An exact transcription of all the data is required; the pictures are to be left out.

**Supplied records**
###
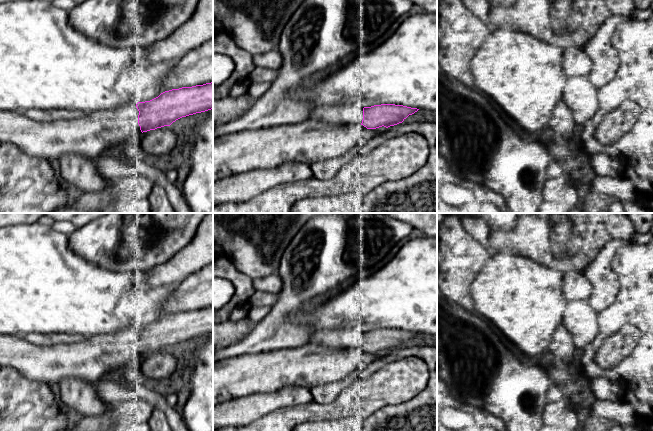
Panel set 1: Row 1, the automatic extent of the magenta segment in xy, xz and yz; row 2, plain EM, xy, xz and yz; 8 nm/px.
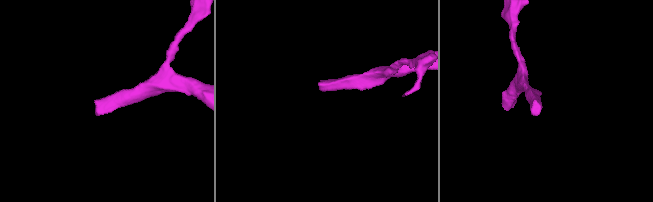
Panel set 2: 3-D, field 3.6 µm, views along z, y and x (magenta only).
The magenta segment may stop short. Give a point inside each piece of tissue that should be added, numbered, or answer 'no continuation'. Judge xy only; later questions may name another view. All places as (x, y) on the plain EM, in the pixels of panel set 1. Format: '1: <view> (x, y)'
1: xy (90, 360)

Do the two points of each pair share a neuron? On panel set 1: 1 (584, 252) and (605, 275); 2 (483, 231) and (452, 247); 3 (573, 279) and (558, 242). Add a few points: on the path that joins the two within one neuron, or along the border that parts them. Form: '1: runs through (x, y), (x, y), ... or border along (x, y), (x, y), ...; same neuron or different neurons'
1: border along (607, 242), (584, 272); different neurons
2: border along (462, 223), (469, 234), (488, 248); different neurons
3: border along (584, 272), (569, 271), (564, 274); different neurons

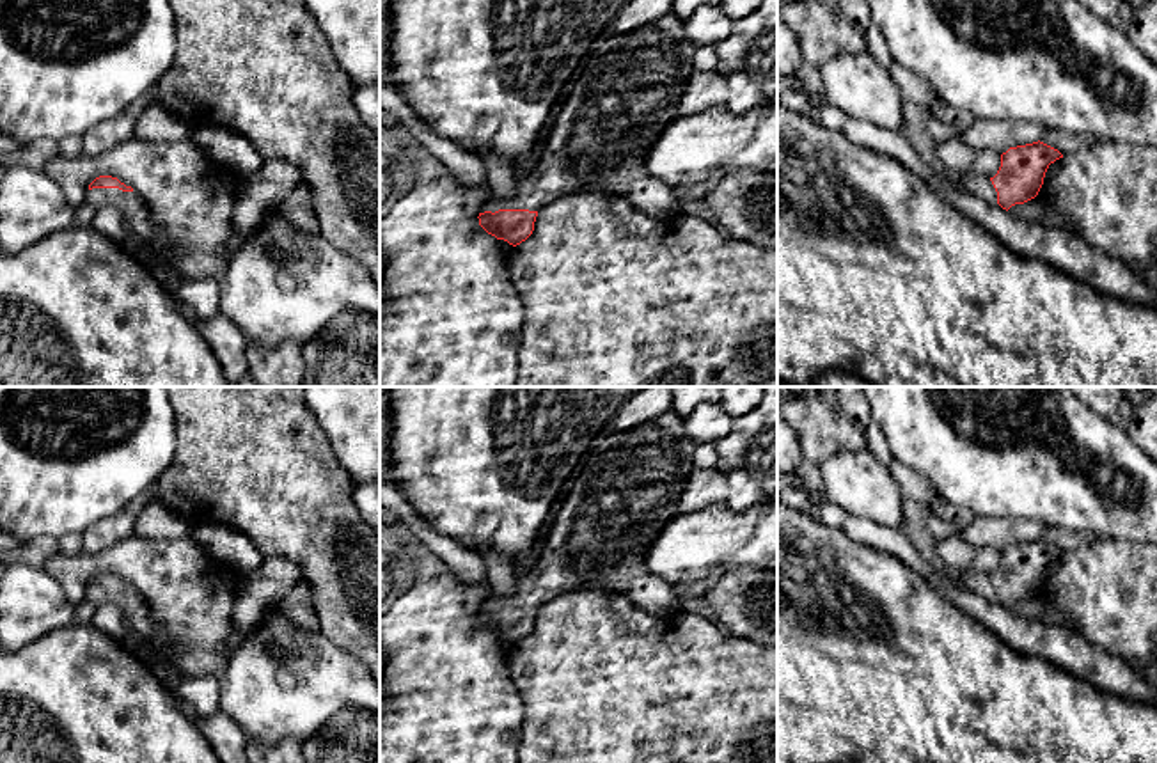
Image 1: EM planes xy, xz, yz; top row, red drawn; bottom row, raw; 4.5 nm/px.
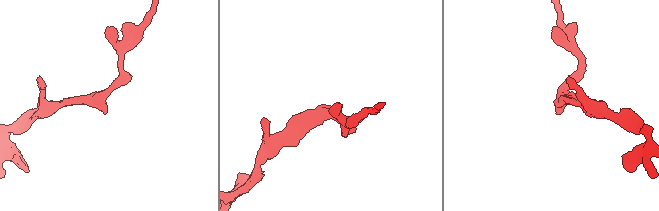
###
**The completed task**
Panel set 1: Row 1, the automatic extent of the magenta segment in xy, xz and yz; row 2, plain EM, xy, xz and yz; 8 nm/px.
Panel set 2: 3-D, field 3.6 µm, views along z, y and x (magenta only).
The magenta segment may stop short. Give a point inside each piece of tissue that should be added, numbered, or answer 'no continuation'. Judge xy only; later questions may name another view. All places as (x, y) on the plain EM, in the pixels of panel set 1. Format: '1: <view> (x, y)'
1: xy (90, 360)

Do the two points of each pair share a neuron? On panel set 1: 1 (584, 252) and (605, 275); 2 (483, 231) and (452, 247); 3 (573, 279) and (558, 242). Add a few points: on the path that joins the two within one neuron, or along the border that parts them. Form: '1: runs through (x, y), (x, y), ... or border along (x, y), (x, y), ...; same neuron or different neurons'
1: border along (607, 242), (584, 272); different neurons
2: border along (462, 223), (469, 234), (488, 248); different neurons
3: border along (584, 272), (569, 271), (564, 274); different neurons

Image 1: EM planes xy, xz, yz; top row, red drawn; bottom row, raw; 4.5 nm/px.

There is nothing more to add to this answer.